#### Directions:
**a)** In the forum thread about the new Games Workshop trailer, which two armies does Nordicus say never get any love?
**b)** Carry on the forum thread about the new Games Workshop trailer, starting after its last post.

* START Reading passage *

# New trailer video from GW ...



## humakt (Jan 2, 2008)

I wonder what it could be .....

http://www.games-workshop.com/gws/wnt/blog.jsp?pid=13400002


----------



## locustgate (Dec 6, 2009)

humakt said:


> I wonder what it could be .....


Knights...of course they come out when I can't spend any money.


----------



## loki619 (Mar 28, 2013)

imperial knights the mini titans of mars


----------



## Nordicus (May 3, 2013)

Sigh - If the Imperial Knights part is true, then I'm a bit of a sad panda. How about finishing the other codexes that are still 5th edition, before coming out with the umptieth supplement for imperial armies? Between this, and the Inquisition, I think it's a little too overboard towards those armies - Even though I know they're the fan-favorite.

Poor Orks and Dark Eldar. Never getting any love


----------



## humakt (Jan 2, 2008)

locustgate said:


> Knights...of course they come out when I can't spend any money.


I think my sarcasm was lost on the internet. We really do need a sarcasm font :laugh:


----------



## bitsandkits (Mar 18, 2008)

Nordicus said:


> Sigh - If the Imperial Knights part is true(


what do you mean if its true?


----------



## Nordicus (May 3, 2013)

bitsandkits said:


> what do you mean if its true?


To me, a rumor is a rumor until I see the print on the GW's website - That's all


----------



## LazyG (Sep 15, 2008)

I think it would really make sense if they timed their releases to when the White Dwarf containing the info was printed, otherwise every time we see the pics before the release. Then the teasers look pathetic because we already saw the pics of the models.

* END Reading passage *
* START Listed entries *

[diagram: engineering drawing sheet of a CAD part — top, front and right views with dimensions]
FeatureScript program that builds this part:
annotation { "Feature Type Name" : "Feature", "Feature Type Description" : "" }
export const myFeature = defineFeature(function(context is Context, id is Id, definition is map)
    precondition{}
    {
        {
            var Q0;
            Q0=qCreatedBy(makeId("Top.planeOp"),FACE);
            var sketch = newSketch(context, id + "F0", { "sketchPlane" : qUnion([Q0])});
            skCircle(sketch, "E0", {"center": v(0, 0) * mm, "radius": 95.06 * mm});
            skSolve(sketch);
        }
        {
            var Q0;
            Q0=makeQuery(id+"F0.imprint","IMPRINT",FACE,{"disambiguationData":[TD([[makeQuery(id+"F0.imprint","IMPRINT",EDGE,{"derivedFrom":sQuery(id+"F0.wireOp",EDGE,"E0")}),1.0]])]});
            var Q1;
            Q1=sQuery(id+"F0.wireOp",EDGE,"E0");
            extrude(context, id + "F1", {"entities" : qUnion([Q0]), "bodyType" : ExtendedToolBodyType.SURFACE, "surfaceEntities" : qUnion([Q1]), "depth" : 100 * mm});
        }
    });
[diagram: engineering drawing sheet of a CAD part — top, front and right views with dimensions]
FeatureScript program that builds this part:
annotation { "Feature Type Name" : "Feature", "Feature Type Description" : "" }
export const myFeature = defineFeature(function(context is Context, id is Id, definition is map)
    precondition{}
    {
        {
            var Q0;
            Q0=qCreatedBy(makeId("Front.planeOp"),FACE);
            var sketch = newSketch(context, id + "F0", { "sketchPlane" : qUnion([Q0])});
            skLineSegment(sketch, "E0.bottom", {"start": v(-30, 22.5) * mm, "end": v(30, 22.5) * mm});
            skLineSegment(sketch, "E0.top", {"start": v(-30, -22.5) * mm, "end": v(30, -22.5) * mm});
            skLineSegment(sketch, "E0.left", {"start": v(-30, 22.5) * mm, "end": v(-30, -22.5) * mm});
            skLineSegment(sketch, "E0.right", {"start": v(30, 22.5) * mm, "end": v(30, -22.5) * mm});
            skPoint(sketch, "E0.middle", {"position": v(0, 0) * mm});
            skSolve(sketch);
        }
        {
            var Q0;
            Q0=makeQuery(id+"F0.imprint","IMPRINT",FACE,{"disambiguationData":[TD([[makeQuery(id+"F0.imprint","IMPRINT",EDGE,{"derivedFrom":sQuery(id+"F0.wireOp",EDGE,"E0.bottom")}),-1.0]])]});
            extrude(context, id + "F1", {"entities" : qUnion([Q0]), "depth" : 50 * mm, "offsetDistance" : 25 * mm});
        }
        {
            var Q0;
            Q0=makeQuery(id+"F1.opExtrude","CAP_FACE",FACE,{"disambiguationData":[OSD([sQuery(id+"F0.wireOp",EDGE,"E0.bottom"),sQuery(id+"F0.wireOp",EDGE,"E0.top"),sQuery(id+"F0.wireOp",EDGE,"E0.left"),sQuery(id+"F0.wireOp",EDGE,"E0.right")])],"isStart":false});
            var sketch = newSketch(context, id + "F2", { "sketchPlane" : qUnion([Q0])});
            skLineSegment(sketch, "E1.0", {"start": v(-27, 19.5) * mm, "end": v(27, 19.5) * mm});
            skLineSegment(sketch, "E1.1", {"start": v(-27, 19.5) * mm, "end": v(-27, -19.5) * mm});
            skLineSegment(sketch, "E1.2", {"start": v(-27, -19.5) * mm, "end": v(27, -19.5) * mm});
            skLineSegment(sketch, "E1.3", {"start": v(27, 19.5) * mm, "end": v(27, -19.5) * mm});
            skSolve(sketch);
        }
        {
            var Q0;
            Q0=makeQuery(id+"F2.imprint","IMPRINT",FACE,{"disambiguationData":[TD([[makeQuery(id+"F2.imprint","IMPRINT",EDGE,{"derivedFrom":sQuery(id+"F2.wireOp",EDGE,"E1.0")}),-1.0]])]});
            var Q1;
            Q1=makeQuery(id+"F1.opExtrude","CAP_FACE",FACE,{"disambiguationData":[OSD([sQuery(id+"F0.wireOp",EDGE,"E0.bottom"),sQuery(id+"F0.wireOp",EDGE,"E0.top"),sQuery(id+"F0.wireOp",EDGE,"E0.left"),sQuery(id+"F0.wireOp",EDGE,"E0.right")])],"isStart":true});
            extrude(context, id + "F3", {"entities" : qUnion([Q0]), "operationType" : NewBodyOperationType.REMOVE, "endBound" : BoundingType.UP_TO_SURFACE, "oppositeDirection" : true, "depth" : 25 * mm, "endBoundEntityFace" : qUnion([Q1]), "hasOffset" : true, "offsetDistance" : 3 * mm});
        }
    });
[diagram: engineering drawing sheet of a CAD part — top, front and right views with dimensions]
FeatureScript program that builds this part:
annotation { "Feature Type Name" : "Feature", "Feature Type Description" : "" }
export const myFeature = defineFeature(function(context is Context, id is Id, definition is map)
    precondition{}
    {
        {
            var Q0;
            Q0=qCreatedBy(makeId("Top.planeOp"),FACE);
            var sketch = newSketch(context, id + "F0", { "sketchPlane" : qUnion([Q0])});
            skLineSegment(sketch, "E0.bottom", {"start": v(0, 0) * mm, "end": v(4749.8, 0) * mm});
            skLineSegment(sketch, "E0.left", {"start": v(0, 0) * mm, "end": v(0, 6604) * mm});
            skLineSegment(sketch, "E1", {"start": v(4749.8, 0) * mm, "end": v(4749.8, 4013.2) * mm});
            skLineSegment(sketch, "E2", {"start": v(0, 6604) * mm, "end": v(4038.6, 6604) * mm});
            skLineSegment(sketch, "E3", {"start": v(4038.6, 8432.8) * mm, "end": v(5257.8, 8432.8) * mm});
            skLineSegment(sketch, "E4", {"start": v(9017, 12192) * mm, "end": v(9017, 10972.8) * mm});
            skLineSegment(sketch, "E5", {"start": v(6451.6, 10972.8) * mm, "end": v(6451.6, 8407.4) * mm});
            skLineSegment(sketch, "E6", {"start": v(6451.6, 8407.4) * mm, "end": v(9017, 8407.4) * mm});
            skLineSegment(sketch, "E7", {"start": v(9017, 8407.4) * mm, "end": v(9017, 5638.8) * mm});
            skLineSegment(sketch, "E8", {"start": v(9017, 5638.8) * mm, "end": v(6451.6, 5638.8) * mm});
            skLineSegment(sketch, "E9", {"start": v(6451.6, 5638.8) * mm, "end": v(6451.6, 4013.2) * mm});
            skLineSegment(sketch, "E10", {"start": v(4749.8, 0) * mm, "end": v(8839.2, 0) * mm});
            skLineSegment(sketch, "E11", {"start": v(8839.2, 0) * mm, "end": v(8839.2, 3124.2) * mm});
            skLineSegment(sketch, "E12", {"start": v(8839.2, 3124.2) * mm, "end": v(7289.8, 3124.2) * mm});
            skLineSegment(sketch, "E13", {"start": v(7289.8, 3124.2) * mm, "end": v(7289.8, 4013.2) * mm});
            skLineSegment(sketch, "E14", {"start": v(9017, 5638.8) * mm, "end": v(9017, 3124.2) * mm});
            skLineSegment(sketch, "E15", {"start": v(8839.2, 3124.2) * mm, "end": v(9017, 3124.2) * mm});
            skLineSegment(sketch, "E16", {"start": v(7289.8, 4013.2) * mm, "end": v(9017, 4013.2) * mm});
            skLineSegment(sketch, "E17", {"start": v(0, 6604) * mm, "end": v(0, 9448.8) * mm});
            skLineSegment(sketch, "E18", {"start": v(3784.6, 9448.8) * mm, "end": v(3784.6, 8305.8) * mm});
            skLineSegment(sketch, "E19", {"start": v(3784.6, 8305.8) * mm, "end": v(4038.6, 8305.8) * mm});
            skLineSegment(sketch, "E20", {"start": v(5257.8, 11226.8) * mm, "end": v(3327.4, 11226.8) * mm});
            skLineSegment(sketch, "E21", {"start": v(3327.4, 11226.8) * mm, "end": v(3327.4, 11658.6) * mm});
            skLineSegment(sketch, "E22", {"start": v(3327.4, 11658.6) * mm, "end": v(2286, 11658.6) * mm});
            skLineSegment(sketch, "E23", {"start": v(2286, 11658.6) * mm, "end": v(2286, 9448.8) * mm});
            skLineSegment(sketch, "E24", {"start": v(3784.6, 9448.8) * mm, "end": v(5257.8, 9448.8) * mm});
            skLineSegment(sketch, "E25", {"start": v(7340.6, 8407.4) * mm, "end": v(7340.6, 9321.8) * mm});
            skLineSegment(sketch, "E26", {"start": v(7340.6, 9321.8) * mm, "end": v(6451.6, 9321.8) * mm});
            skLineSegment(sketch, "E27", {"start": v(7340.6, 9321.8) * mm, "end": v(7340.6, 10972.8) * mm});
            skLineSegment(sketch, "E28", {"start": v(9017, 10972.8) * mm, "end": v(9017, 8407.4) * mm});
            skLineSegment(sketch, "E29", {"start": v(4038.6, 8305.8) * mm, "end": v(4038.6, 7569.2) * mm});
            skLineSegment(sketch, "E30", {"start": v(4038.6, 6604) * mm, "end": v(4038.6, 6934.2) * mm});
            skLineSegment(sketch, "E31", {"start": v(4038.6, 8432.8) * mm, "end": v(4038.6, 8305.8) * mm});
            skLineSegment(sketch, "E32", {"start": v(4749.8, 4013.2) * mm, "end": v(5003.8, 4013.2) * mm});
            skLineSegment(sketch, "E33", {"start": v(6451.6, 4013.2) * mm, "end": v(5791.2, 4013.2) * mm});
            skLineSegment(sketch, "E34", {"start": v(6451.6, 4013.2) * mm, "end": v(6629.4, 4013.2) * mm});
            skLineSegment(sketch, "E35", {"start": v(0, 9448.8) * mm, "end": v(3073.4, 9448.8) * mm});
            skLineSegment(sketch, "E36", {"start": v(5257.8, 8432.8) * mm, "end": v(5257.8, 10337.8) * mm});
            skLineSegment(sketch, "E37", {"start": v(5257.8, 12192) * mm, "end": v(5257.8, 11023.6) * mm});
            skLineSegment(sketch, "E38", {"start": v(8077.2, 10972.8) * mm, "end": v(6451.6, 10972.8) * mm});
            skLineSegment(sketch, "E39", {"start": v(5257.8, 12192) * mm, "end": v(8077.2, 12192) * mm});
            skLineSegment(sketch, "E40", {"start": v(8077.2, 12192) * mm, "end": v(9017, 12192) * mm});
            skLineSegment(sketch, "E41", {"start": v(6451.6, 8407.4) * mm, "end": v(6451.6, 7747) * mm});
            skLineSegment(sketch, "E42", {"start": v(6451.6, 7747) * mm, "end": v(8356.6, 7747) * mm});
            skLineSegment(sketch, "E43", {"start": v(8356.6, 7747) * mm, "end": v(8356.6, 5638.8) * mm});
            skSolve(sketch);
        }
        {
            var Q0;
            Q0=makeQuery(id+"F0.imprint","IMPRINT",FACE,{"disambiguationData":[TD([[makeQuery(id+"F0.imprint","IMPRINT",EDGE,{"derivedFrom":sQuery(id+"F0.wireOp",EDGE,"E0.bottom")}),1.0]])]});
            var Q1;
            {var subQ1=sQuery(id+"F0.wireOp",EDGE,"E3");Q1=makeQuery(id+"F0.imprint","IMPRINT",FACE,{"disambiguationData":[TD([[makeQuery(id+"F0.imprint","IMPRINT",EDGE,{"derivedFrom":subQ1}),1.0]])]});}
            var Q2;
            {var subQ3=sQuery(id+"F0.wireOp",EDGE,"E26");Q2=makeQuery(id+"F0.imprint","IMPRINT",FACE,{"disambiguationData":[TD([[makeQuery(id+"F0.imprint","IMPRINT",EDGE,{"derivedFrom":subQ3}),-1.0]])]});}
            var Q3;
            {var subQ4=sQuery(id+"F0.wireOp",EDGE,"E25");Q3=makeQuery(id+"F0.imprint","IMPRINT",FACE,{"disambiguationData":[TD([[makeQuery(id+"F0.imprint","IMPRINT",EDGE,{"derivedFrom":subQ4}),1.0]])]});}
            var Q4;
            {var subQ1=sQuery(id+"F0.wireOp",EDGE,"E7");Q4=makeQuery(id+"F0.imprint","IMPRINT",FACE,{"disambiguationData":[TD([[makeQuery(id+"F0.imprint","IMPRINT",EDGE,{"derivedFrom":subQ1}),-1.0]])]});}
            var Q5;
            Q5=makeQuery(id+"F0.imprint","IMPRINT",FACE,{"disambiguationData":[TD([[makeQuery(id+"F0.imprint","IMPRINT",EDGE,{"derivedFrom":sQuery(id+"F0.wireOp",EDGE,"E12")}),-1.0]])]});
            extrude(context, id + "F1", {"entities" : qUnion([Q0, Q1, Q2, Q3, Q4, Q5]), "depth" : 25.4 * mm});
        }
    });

* END Listed entries *

#### Answers to the exercises:
**a)** Orks and Dark Eldar.

**b)**
----------



## revilo44 (Sep 17, 2010)

Nordicus said:


> Sigh - If the Imperial Knights part is true, then I'm a bit of a sad panda. How about finishing the other codexes that are still 5th edition, before coming out with the umptieth supplement for imperial armies? Between this, and the Inquisition, I think it's a little too overboard towards those armies - Even though I know they're the fan-favorite.
> 
> Poor Orks and Dark Eldar necons,cough sisters cough . Never getting any love


i found them kind of cool but i argee with your statement @Nordicus , plus you forgot necons added in there for you.


----------



## humakt (Jan 2, 2008)

LazyG said:


> I think it would really make sense if they timed their releases to when the White Dwarf containing the info was printed, otherwise every time we see the pics before the release. Then the teasers look pathetic because we already saw the pics of the models.


Not everybody searches for rumors online though.


----------



## bitsandkits (Mar 18, 2008)

Nordicus said:


> To me, a rumor is a rumor until I see the print on the GW's website - That's all


so the silhouette of the imperial knight at the end of the trailer matching the various pictures online scanned from this weeks white dwarf which also includes its stats,names,colour schemes and fluff are not enough to convince you its a confirmed rumour? :shok:


----------



## humakt (Jan 2, 2008)

I must admit to not being this excited about a release for a good while. 

Mini titans! Whats not to love?


----------



## bitsandkits (Mar 18, 2008)

humakt said:


> I must admit to not being this excited about a release for a good while.
> 
> Mini titans! Whats not to love?


i think its easy to become a little complacent with GW sometimes, i know i have recently, part of the problem is that have put out some really good stuff( though sometimes when you read the internet comments you would think GW have done fuckk all) like the wraith knight and riptide, sternguard etc, then when they put out the harpy and the exocrine people are a bit "meh just another nid,i wanted a bio titan god dammit" and yet only a few years before people were like " HOLY SHIT I NEED A TRYGON!!!!!".
Dwarfs came along and got a little overshadowed by the WD changes, and yet the models are excellent, they make the old plastics look like shit, but again i think not giving them a huge warmachine has meant people have gone a little "meh"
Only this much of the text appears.